Afp, 08 Novembre 2007

Le secrétaire général de l'ONU, Ban Ki-moon, préoccupé par les retards subis par le déploiement au Darfour de la force hybride ONU-Union africaine (UA), exhorte les pays donateurs à fournir les hélicoptères indispensables à cette fin, dans un rapport publié mercredi.

"Je suis préoccupé du fait que les incidents du dernier mois (au Darfour) et les retards observés dans le déploiement de la Minuad pourraient mener à une nouvelle détérioration sur le terrain", écrit M. Ban dans ce rapport mensuel au Conseil de sécurité.

"A ce stade, il est urgent que les Etats membres ayant la capacité de fournir les équipements de transport aérien qui manquent encore (à la Minuad) le fassent", ajoute-t-il. "Sans ces unités cruciales, la mission ne sera pas capable de remplir son mandat", souligne-t-il.

Le déploiement d'une force hybride ONU-UA au Darfour, région de l'ouest du Soudan en guerre civile depuis 2003, a été décidé par le Conseil de sécurité. Il s'agira de la plus importante force de maintien de la paix au monde, avec 19.000 militaires, 6.000 policiers et environ 5.500 civils. Elle devrait être opérationnelle courant 2008.

Un des problèmes non résolus en vue de son déploiement est le besoin urgent d'au moins 24 hélicoptères de transport et d'hélicoptères tactiques légers.

Des diplomates ont expliqué que plusieurs pays européens, qui seraient en mesure de fournir ces hélicoptères, étaient réticents car ils avaient des doutes sur l'efficacité du commandement de la future force ONU-UA.

De hauts fonctionnaires du département de maintien de la paix de l'ONU ont eu des entretiens cette semaine à Washington avec des responsables américains pour leur demander d'user de leur influence pour convaincre certains pays de fournir ces appareils.

Selon M. Ban, le déploiement rapide de la Minuad "dépend aussi de la coopération du gouvernement soudanais dans l'acquisition de terrains" pour l'installation de la force, de "l'octroi de droits de survol aux appareils de l'ONU et d'un accord sur la finalisation de la liste des pays fournissant des troupes à la Minuad".

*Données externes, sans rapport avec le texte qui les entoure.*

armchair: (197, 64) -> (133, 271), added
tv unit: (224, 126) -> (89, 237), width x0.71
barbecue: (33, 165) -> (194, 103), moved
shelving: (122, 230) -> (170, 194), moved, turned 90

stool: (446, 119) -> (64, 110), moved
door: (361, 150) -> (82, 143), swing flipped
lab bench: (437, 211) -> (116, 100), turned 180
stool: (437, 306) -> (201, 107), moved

En octobre, l'ONU et l'UA s'étaient entendues pour accepter des contingents de 16 pays, principalement africains mais aussi du Bangladesh, de Jordanie, du Népal, des Pays-Bas, des pays scandinaves et de Thaïlande.

Mais Khartoum conteste la nécessité d'inclure des troupes non africaines alors que des soldats du continent sont disponibles, selon l'ONU.

"La composition est à prédominante africaine, comme prévu (par le Conseil de sécurité), et cela donne une force qui serait conforme aux critères de l'ONU et capable d'être déployée dans les délais prévus", affirme M. Ban.

Le président soudanais, Omar el-Béchir, qui s'est longtemps opposé au déploiement d'une force onusienne dans cette région avant de donner son accord en juillet, a accusé l'ONU de retarder son arrivée.

"Dès que la résolution sur la force hybride a été votée, le secrétaire général des Nations unies était censé présenter un budget au Conseil de sécurité, mais malheureusement, il ne l'a toujours pas fait", a-t-il dit mercredi au Cap, lors d'une visite en Afrique du sud.

Le conflit au Darfour a fait environ 200.000 morts et 2,2 millions de personnes déplacées, selon l'ONU, des chiffres que ne reconnaît pas Khartoum.